The theme of fives recurs in the poem's French phrases. The poem asks five times who, or what, beholds the sea's changes. The answer is an increasingly remorseful c'etait, "it used to be," an action completed not only in the past, but in the imperfect past tense. Stevens's contentment with the world of the five senses belongs to a past now foreign to him.
The insufficiency of the senses is also voiced in Stevens's "Anglais Mort a Florence," where "delight ... left him unconsoled," and in "The Souls of Women at Night," where in losing "the five-times sensed ... nothing has been lost." Yet movement beyond five to six occurs in poems such as "Song Fixed" ("The sun of five, the sun of six") and "Extract" ("Ideas or, say, five men, or possibly, six").
"Sea Surface," however, remains rigidly at five. The result is a strict from that seems at odds with its luxuriant content. If "the intricate form and the elaborate word-play serve an almost ritualistic function" (Litz 147), the five sections can be likened to the five angles of a pentacle which, circumscribed by enchanting, "too-fluent" language, do achieve a ritualistic function: Stevens creates a magic circle. Perhaps "Stevens was drawn neither to mathematics nor to mysticism" (Patke 119); nevertheless, he uses both in this poem to achieve a perfection and completion that he seems to know are contrived. The fixed structure shows that a life of the senses is a life of confinement.
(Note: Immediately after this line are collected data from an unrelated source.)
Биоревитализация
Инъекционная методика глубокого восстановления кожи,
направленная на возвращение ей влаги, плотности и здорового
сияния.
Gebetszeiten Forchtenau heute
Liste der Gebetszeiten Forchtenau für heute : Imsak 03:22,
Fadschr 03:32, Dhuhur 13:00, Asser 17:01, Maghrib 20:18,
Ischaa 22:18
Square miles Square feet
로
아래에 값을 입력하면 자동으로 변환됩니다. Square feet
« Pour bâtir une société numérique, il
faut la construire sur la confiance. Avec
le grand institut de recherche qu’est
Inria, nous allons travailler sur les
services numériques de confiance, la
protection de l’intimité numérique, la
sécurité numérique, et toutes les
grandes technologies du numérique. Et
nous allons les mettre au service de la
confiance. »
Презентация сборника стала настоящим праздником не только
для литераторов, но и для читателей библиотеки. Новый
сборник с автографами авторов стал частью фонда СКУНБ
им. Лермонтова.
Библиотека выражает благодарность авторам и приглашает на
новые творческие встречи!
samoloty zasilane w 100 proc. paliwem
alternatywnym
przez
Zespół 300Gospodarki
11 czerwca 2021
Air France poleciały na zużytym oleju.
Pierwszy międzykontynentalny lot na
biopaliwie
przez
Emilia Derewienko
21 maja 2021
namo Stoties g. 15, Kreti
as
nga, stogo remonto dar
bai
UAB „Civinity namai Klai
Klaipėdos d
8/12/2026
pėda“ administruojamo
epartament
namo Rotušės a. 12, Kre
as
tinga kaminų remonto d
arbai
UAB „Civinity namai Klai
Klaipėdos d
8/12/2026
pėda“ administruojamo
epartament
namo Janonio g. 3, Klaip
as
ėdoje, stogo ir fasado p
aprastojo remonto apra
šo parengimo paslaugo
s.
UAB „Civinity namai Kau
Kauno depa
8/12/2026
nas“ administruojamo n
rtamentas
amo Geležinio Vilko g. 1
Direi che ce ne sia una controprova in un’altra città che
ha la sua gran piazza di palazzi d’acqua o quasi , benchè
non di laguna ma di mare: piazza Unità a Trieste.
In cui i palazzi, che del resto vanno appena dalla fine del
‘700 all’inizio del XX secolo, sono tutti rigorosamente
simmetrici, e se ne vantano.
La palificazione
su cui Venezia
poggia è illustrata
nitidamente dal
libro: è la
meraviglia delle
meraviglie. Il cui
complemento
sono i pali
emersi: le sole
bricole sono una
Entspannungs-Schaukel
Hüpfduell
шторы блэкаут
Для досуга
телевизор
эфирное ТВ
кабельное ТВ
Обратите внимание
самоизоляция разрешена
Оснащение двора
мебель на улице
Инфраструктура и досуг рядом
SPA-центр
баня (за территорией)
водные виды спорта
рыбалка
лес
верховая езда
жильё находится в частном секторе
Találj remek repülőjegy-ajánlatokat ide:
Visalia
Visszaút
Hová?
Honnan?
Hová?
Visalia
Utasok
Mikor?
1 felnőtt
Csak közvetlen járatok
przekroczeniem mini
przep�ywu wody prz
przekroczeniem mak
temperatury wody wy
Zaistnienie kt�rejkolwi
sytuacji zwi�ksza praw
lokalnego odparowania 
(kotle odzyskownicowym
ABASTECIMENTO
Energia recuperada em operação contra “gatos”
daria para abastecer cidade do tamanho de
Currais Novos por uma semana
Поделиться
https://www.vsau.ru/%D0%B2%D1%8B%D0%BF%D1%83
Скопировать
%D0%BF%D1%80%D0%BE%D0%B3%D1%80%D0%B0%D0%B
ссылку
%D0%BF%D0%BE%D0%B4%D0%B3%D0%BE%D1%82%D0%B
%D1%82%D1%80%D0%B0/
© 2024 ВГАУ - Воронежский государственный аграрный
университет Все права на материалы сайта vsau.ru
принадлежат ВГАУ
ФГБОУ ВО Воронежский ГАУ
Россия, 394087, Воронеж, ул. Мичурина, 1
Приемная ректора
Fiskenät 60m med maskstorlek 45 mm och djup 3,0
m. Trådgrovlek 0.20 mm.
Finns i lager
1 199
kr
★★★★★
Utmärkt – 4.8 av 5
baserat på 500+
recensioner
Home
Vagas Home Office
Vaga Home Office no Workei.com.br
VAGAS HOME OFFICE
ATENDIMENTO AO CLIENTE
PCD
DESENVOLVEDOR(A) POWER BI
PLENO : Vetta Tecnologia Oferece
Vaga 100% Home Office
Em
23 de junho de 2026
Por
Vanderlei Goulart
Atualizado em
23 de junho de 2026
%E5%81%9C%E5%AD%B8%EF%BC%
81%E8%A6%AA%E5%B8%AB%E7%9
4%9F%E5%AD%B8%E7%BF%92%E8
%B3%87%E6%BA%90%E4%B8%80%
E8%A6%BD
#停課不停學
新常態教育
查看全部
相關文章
But Stevens has not "painted himself into an aesthetic corner" (Litz 48). While the pleasure of the five senses peaks with the distinctly sexual language of the third section (Richarson 64), the fourth section describes the evershifting blooms as "damasks." Damask is a single fabric with patterns on both of its sides, evidence that the separate sea and sky (or body and mind) can merge without diminishing the distinct power of either. The fifth and final section makes the union of body and mind more explicit. After "l'ignominie" of a solipsistic, sensual life is admitted, the clouds (sky/intellect) become "sovereign" but the conch (sea/body) "trumped," too--both forces triumph. The awakening "conch of loyal conjuration" and penetrating "wind of green blooms" rouse the poem to its full sensual and intellectual vigor. Now and only now can "the sea and heaven roll as one." The poem is posied for the crucial sixth step.
LaGuardia, David M. Advance on Chaos: The Sanctifying Imagination of Wallace Stevens. Hanover: Brown UP, 1983.
Litz, A. Walton. Introspective Voyager. New York: Oxford UP, 1972.
Patke, Rajeer S. The Long Poems of Wallace Stevens: An Interpretive Study. Cambridge: Cambridge UP, 1985.
Richarson, Joan. "A Reading of 'Sea Surface Full of Clouds.'" Wallace Stevens Journal 6 (fall 1982): 60--68.
Riddel, Joseph N. The Clairvoyant Eye. Baton Rouge: Louisiana State UP, 1965.